→ **Requirement**: Reproduce the lines below verbatim, taking only the stretch from the line containing "Wrap output in" through the end of the records.

** Start Supplied information **

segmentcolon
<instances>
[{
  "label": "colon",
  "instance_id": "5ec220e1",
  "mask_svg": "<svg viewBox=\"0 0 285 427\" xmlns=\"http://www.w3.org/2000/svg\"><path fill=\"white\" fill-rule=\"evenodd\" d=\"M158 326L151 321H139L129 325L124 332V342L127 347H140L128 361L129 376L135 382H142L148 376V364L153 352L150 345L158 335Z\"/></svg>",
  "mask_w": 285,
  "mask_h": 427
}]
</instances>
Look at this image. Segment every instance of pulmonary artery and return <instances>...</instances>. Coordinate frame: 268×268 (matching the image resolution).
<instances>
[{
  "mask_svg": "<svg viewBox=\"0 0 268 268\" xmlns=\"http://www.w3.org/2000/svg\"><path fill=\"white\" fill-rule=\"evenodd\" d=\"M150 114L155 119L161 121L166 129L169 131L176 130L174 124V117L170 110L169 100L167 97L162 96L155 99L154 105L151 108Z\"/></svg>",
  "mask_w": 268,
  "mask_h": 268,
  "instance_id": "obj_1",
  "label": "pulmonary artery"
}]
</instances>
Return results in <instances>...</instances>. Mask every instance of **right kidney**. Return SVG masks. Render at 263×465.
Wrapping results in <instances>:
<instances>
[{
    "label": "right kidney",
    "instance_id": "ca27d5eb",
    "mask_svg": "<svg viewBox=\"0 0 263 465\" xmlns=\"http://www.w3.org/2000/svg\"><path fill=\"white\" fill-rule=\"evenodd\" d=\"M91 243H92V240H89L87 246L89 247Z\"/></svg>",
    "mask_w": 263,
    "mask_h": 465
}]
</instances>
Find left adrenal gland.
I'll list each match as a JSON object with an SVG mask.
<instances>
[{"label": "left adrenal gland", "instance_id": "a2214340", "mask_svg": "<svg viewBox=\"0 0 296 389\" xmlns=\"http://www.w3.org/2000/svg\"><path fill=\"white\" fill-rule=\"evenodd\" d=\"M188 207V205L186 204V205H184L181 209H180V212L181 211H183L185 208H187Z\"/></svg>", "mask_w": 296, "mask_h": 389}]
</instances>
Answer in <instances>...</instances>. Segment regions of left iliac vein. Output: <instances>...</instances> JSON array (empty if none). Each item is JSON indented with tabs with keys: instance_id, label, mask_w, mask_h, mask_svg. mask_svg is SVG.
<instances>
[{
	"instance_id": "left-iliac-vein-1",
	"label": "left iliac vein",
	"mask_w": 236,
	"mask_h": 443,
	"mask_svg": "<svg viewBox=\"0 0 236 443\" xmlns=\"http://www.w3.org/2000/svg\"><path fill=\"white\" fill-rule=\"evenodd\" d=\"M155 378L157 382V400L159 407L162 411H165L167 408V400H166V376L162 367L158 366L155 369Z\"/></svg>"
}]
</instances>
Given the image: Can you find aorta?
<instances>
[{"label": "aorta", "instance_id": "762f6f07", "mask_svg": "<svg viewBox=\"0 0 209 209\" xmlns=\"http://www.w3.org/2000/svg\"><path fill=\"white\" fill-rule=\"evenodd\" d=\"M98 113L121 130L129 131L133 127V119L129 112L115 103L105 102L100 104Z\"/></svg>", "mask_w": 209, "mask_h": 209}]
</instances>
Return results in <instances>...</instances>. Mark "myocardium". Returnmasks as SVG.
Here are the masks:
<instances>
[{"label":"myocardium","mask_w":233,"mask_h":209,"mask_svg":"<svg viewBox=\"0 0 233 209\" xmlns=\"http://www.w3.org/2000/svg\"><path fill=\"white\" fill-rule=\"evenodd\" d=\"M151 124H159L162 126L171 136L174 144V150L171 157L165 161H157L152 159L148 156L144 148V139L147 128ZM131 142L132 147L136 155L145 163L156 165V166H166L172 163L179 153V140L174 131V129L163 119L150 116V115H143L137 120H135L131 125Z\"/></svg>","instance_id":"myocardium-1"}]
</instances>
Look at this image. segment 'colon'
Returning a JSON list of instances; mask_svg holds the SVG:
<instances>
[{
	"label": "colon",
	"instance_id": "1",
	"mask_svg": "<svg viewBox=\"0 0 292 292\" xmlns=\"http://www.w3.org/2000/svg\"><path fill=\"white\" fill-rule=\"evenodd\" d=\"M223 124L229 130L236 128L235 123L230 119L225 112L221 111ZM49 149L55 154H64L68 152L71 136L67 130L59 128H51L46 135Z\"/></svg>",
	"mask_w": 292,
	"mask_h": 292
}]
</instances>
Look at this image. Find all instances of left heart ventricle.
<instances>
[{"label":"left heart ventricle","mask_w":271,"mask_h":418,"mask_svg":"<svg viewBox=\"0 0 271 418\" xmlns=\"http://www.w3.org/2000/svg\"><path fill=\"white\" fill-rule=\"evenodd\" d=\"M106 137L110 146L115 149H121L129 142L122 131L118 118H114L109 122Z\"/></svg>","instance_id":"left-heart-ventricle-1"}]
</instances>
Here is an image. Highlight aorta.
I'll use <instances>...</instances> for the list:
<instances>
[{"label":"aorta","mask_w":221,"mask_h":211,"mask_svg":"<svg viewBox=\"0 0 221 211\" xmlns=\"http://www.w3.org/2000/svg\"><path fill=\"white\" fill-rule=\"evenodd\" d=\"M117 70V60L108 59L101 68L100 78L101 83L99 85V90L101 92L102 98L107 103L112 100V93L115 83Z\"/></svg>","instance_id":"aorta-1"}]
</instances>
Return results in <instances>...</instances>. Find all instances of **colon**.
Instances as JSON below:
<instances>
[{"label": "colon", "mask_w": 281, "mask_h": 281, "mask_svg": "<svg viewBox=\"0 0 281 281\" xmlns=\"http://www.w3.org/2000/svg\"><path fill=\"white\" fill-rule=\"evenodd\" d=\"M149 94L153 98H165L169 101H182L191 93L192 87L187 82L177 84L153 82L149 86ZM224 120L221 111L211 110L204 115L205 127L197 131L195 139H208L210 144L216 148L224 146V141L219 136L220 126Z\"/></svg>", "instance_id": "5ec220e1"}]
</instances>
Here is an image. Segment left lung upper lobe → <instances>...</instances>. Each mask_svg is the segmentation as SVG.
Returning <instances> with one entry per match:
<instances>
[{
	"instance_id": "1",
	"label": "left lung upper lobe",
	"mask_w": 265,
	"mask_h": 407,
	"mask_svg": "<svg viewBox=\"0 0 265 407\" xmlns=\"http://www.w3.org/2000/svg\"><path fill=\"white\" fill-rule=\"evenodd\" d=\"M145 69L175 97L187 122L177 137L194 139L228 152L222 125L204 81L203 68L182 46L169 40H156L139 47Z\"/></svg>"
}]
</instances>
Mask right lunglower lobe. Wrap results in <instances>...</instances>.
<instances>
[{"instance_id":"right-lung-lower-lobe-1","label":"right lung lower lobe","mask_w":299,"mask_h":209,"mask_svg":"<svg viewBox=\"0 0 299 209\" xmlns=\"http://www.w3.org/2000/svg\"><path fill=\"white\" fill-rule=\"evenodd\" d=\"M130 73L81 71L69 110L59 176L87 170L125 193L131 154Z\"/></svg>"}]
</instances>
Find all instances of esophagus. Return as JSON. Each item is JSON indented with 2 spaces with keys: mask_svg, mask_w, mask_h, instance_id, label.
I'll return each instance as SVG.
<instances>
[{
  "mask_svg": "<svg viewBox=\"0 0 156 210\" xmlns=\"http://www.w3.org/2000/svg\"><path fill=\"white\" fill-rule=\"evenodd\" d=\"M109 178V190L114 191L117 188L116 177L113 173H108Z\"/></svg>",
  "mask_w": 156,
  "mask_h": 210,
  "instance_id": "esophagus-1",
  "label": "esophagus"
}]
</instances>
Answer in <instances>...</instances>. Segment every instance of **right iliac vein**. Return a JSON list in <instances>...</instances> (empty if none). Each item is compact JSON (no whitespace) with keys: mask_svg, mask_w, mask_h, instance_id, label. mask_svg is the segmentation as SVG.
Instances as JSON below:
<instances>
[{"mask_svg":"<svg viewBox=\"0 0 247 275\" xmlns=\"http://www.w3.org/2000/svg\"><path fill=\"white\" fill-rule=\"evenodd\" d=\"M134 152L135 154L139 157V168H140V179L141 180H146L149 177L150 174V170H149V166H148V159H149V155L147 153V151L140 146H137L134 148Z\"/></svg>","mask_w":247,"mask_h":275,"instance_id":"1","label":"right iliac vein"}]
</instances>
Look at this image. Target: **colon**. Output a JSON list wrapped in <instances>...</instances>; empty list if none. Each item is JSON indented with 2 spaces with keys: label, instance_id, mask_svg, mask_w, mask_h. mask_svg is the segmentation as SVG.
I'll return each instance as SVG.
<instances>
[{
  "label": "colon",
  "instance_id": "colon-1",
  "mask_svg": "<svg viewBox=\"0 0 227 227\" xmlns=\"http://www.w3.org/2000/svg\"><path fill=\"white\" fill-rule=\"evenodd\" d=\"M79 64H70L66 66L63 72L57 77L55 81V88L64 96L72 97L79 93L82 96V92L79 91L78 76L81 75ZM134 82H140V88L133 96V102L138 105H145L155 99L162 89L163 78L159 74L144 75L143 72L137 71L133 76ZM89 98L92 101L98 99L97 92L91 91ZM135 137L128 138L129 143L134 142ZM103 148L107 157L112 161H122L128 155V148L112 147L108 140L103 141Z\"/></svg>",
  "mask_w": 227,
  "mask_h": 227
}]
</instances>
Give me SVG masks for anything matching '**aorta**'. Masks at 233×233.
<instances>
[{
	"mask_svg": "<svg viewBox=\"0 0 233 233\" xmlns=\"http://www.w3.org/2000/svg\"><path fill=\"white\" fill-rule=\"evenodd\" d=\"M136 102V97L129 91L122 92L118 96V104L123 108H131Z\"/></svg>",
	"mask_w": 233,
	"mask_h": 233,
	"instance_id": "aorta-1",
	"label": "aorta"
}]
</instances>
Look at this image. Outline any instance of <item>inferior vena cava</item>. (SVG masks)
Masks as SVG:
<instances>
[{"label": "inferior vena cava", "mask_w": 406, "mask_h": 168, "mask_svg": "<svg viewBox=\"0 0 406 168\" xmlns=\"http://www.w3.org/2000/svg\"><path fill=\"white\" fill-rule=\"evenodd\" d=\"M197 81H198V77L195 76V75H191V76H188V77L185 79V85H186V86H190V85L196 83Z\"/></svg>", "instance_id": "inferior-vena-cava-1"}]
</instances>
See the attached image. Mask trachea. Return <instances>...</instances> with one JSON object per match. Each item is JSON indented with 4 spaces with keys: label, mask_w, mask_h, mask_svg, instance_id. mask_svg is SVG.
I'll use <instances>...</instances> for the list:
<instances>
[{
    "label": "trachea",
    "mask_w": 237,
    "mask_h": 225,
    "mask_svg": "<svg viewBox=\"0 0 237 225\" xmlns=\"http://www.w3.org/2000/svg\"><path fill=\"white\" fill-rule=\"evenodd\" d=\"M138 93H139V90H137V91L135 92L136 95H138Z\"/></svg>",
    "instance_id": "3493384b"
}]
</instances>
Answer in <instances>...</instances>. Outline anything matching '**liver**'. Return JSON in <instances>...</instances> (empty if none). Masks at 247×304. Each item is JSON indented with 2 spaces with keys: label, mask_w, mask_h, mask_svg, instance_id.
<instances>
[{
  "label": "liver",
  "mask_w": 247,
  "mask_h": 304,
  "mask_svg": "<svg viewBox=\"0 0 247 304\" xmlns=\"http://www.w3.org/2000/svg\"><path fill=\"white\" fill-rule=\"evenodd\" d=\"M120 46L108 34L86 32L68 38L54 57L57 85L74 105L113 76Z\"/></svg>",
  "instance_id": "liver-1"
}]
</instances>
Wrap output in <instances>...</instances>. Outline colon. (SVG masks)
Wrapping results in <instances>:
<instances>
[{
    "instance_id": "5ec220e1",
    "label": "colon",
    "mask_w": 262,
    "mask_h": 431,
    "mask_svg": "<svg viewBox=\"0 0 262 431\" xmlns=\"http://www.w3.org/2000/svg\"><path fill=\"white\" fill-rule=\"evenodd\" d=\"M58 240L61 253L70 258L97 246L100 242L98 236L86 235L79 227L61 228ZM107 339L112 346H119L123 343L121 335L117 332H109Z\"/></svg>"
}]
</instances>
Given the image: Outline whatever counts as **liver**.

** End Supplied information **

→ **Answer to this task**:
Wrap output in <instances>...</instances>. Outline colon. (SVG masks)
Wrapping results in <instances>:
<instances>
[{
    "instance_id": "5ec220e1",
    "label": "colon",
    "mask_w": 262,
    "mask_h": 431,
    "mask_svg": "<svg viewBox=\"0 0 262 431\" xmlns=\"http://www.w3.org/2000/svg\"><path fill=\"white\" fill-rule=\"evenodd\" d=\"M58 240L61 253L70 258L97 246L100 242L98 236L86 235L79 227L61 228ZM107 339L112 346H119L123 343L121 335L117 332H109Z\"/></svg>"
}]
</instances>
Given the image: Outline whatever counts as **liver**.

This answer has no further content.